Eu perdoo-me por não me ter aceite e permitido realizar que não se pode dizer sempre tudo -- no entanto, não falar para me manter na minha bolha de segurança não passa de eu tentar enganar-me.

Eu perdoo-me por não me ter aceite e permitido realizar que só uma coisa é relevante quando eu falo: Aquilo que é melhor para todos. Como tal, ás vezes é melhor falar e outras é melhor estar calado. Desta forma eu estou constantemente a considerar a consequência das minhas palavras.

Eu perdoo-me por não me ter aceite e permitido realizar que eu ao não falar quando obviamente tenho de falar mas não o faço por medo só estou na verdade a criar uma consequência que me irá acabar por afectar.

Eu perdoo-me por não me ter aceite e permitido realizar que sempre que eu falo ou estou calado estou na verdade a criar uma consequência, e como tal é obvio que eu irei falar ou estar calado de acordo com a melhor consequência.

Eu perdoo-me por não me ter aceite e permitido realizar que se eu não me expressar de acordo com o que é melhor para todos (ficando calado OU falando) - eventos irão acontecer que me irão forçar, eventualmente, a expressar o que é melhor para todos - Desta forma, ao estar ciente da minha respiração a cada momento e ao considerar a consequência de "falar ao não" é a forma mais eficaz de garantir que o resultado da minha expressão é o que é melhor para todos.

Eu dedico-me a estar aqui ciente da minha respiração, um e igual, e desta forma capaz de me expressar sem ter medo, sem hesitar, sem insegurança, sem incerteza.

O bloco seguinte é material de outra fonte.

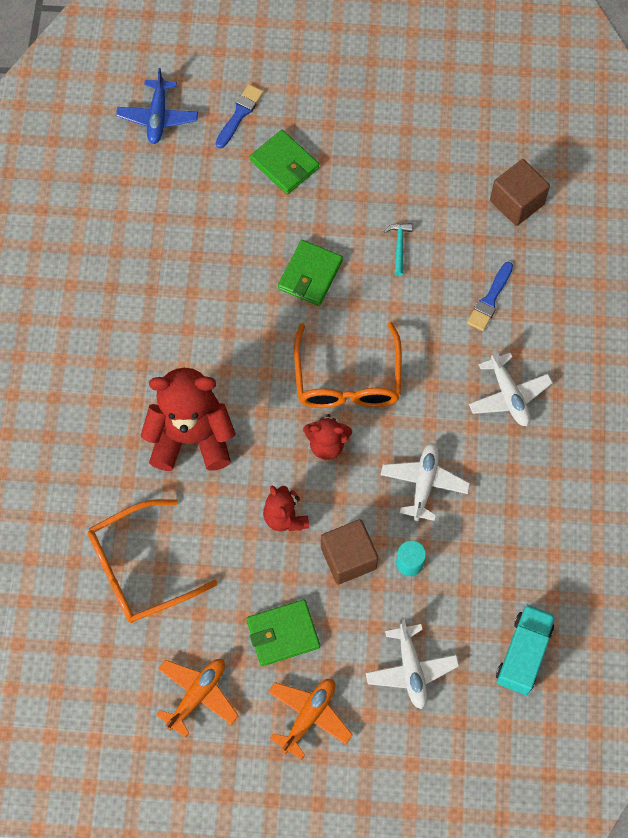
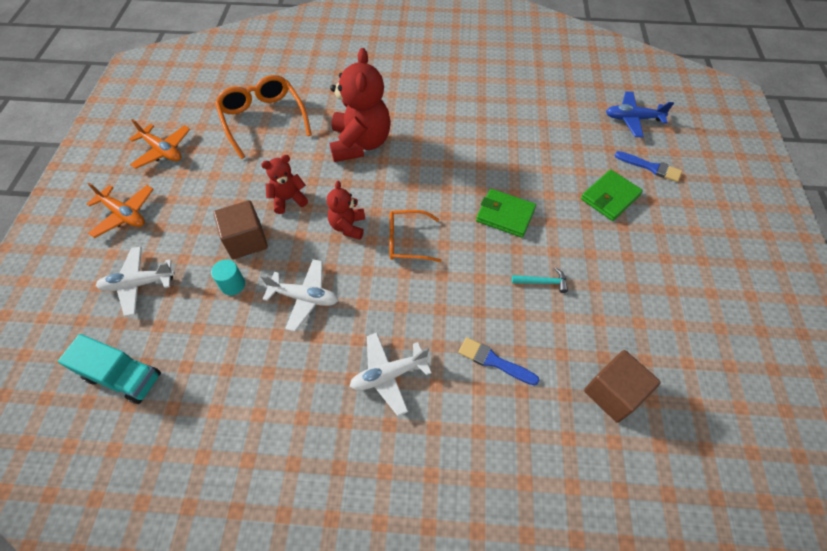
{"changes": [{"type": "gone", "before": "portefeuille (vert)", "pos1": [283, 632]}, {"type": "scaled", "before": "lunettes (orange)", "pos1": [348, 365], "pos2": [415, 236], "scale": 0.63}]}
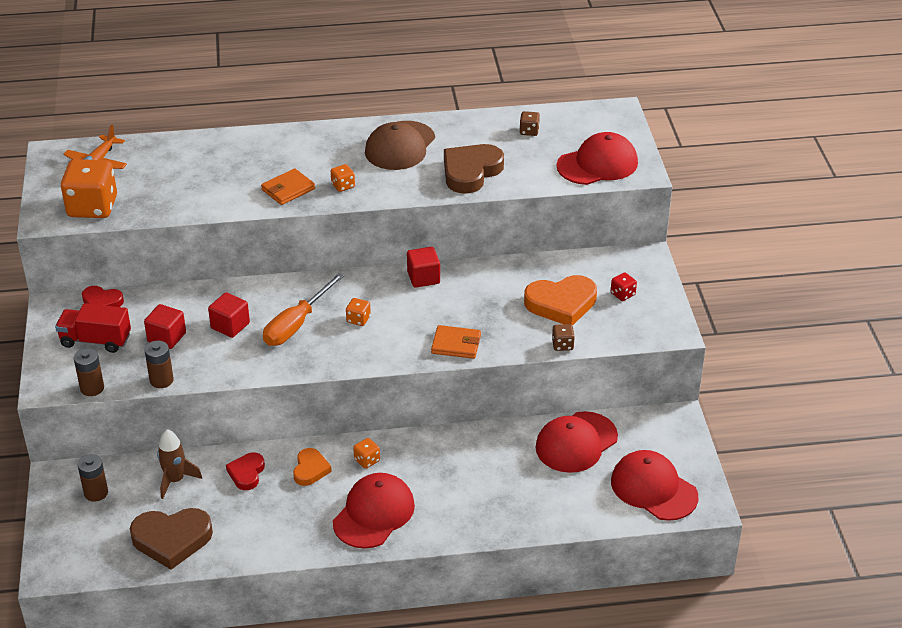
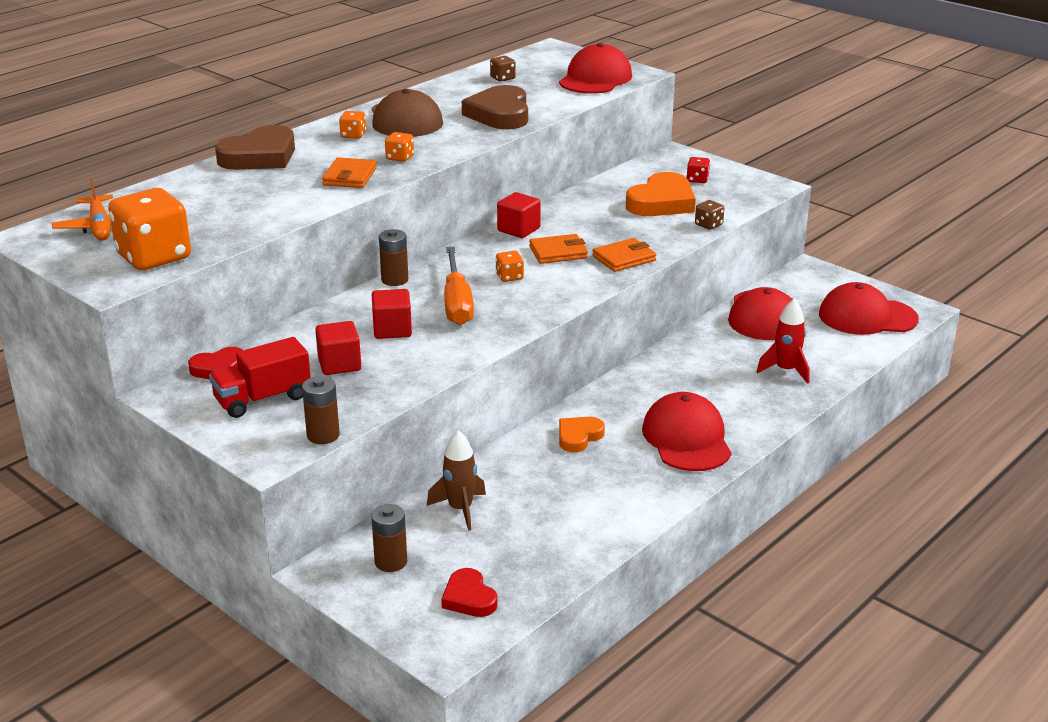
{"changes": [{"type": "new", "after": "portefeuille (orange)", "pos2": [558, 249]}, {"type": "new", "after": "fusée (rouge)", "pos2": [783, 341]}, {"type": "shifted", "before": "cœur (marron)", "pos1": [171, 539], "pos2": [255, 147]}, {"type": "shifted", "before": "pile (marron)", "pos1": [159, 364], "pos2": [393, 257]}, {"type": "shifted", "before": "cœur (rouge)", "pos1": [245, 471], "pos2": [469, 592]}, {"type": "shifted", "before": "dé (orange)", "pos1": [366, 453], "pos2": [352, 125]}, {"type": "rotated", "before": "cœur (orange)", "pos1": [312, 467], "pos2": [582, 434], "turn": -105}]}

Eu dedico-me a estar aqui um e igual com a respiração e desta forma, em senso comum e honestidade própria, capaz de me expressar considerando sempre a consequência desta mesma expressão.

Eu dedico-me a parar o meu automatismo de "evitar conflito" ao estar aqui com a respiração, um e igual, comunicando sem me permitir que resistências/medos/ideias/crenças me controlem. Eu dedico-me a expressar sempre em senso comum, considerando sempre o que é melhor para todos, quer nas minhas palavras ou no meu silêncio.